Resorts Scheduled to Open: Arapahoe Basin Ski Area (Colorado), Killington Resort (Vermont), Mammoth Mountain Ski Area (California), Timberline Lodge (Oregon), Sunshine Village (Banff, CAN), and Whislter/Blackcomb (British Columbia, CAN)
#2: Gondolas Solving Gridlock in Indonesia
London's Urban Gondola: The Air Line over the River Thames
Any skier who lives in a major city knows the pain of gridlock traffic. If you hop on the highway at the wrong time of day, what should be a 10 minute drive easily turns into a 30-45 minute ordeal. Turns out, Indonesians know the struggle too, which is why they’ve come up with a unique solution to the problem. In the city of Bandung, city planners have approved a plan to implement a Gondola to connect the two major shopping areas of the city. It’s estimated that what’s typically a 30 minute trip could be cut down to just 4 minutes, not to mention the reduction emissions resulting from less traffic. Which leads us to the next news item:
#3: Ski Towns Push Government to Increase Royalties on Land Use by Coal Companies
As a skier, you’re probably well aware of the incredibly low snowfall that many West Coast resorts suffered this season. The impacts of this low snow fall mean more than just less powder days- many ski towns across the West Coast depend on having great snow for their economic livelihood. No snowfall means less tourism, and ultimately a deprived economy. That’s the reason why almost a dozen ski towns recently sent a letter to the U.S. Department of the Interior, asking them to close loop holes that allow companies who mine for coal on public land (which, many ski resorts lease land from), to pay just 4.9% royalties on their profits rather than the 8-12.5% that’s legally required. It’s a complicated issue, but the goal of the increased royalties is to increase the cost of coal and slow down the demand, ultimately slowing down the climate change that many blame for the lack of snowfall this season.
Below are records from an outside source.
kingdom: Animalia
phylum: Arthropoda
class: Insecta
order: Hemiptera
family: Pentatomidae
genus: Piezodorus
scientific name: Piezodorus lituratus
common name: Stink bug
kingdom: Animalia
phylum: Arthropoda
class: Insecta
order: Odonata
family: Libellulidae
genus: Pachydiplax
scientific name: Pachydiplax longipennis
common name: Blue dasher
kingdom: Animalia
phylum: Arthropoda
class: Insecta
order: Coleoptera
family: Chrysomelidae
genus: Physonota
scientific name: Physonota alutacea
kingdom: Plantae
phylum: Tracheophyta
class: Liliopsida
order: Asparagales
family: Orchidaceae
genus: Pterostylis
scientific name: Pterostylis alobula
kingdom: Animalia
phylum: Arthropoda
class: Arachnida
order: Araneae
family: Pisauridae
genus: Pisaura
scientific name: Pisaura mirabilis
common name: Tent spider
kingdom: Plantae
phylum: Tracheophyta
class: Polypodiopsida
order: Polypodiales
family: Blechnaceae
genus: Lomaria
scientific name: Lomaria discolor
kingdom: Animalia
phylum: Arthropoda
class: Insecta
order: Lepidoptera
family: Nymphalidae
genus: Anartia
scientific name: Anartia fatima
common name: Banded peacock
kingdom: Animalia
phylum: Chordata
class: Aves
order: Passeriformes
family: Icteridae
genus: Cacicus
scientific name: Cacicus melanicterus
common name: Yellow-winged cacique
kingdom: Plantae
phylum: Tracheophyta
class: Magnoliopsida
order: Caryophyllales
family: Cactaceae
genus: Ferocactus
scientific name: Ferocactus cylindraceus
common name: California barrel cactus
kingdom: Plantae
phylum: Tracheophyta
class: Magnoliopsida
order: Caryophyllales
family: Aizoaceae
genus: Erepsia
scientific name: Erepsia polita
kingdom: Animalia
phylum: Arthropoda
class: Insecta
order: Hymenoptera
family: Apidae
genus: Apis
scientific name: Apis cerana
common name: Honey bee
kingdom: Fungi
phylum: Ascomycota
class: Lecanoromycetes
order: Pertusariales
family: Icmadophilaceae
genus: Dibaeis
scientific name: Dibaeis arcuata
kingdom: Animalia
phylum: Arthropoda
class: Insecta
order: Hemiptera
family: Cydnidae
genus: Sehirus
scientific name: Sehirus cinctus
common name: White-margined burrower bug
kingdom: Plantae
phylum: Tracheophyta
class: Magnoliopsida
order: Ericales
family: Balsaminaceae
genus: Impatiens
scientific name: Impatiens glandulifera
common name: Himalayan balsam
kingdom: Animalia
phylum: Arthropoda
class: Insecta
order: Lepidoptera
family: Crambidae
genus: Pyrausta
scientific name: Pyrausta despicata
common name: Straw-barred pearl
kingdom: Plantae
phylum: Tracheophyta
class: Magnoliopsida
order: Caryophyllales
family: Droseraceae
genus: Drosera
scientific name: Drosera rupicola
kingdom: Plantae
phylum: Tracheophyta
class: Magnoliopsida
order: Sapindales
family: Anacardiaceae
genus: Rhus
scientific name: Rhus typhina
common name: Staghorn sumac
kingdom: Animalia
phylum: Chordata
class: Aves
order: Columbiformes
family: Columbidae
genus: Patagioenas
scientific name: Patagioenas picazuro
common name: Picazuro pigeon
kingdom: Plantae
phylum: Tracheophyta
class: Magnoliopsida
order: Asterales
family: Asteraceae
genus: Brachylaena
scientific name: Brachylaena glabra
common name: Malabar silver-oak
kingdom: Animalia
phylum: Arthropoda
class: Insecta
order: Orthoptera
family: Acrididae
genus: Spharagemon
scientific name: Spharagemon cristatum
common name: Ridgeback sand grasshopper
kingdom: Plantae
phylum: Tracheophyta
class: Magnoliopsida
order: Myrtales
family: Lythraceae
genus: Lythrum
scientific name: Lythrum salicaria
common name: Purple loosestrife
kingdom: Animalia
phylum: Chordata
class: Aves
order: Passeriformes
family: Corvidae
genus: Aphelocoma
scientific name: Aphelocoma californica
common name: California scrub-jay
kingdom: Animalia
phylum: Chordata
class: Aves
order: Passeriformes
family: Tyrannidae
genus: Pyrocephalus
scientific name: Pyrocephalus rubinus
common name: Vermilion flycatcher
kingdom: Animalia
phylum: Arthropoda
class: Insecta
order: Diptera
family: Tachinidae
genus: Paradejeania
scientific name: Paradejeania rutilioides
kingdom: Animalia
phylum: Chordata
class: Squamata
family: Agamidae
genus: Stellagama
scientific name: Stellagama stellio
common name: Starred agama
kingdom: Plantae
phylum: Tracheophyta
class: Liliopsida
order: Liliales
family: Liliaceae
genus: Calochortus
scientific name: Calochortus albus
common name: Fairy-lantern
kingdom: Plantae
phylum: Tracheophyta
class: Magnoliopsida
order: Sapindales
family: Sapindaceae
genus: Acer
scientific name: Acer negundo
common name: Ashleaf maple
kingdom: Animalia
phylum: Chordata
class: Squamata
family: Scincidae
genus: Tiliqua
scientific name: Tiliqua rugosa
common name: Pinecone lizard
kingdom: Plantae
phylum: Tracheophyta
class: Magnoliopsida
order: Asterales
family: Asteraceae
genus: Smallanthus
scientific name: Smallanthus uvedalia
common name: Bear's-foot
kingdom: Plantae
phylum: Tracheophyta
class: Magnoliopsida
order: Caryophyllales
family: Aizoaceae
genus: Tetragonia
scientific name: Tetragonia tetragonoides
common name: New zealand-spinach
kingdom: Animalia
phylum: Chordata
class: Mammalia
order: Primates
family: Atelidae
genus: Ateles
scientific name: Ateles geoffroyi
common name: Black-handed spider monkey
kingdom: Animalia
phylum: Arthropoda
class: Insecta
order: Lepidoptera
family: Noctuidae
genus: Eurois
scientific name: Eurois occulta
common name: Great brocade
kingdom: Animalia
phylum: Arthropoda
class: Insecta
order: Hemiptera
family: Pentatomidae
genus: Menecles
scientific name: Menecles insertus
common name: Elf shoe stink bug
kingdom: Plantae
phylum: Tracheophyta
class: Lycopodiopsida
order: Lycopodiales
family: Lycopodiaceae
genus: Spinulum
You can find out more about the issue here: http://www.usnews.com/news/articles/2015/05/11/ski-towns-mull-future-without-skiing-and-put-coal-in-the-crosshairs
And you can read the letter that was sent to the Interior Department here: http://www.themountainpact.org/interior-letter
#4: Want to See How Skis are Made?
Ever wonder how a pair of skis are made? Well, last night an episode of the Science Channel’s “How It’s Made” aired, featuring a segment on Colorado’s Meier Skis. As with all of the show’s episodes, last night’s show took us inside the Meier ski factory to show us their manufacturing process. The show is set to re-air today at 12 PM EST, and again tomorrow (Saturday May 16th) at 10:30 AM EST.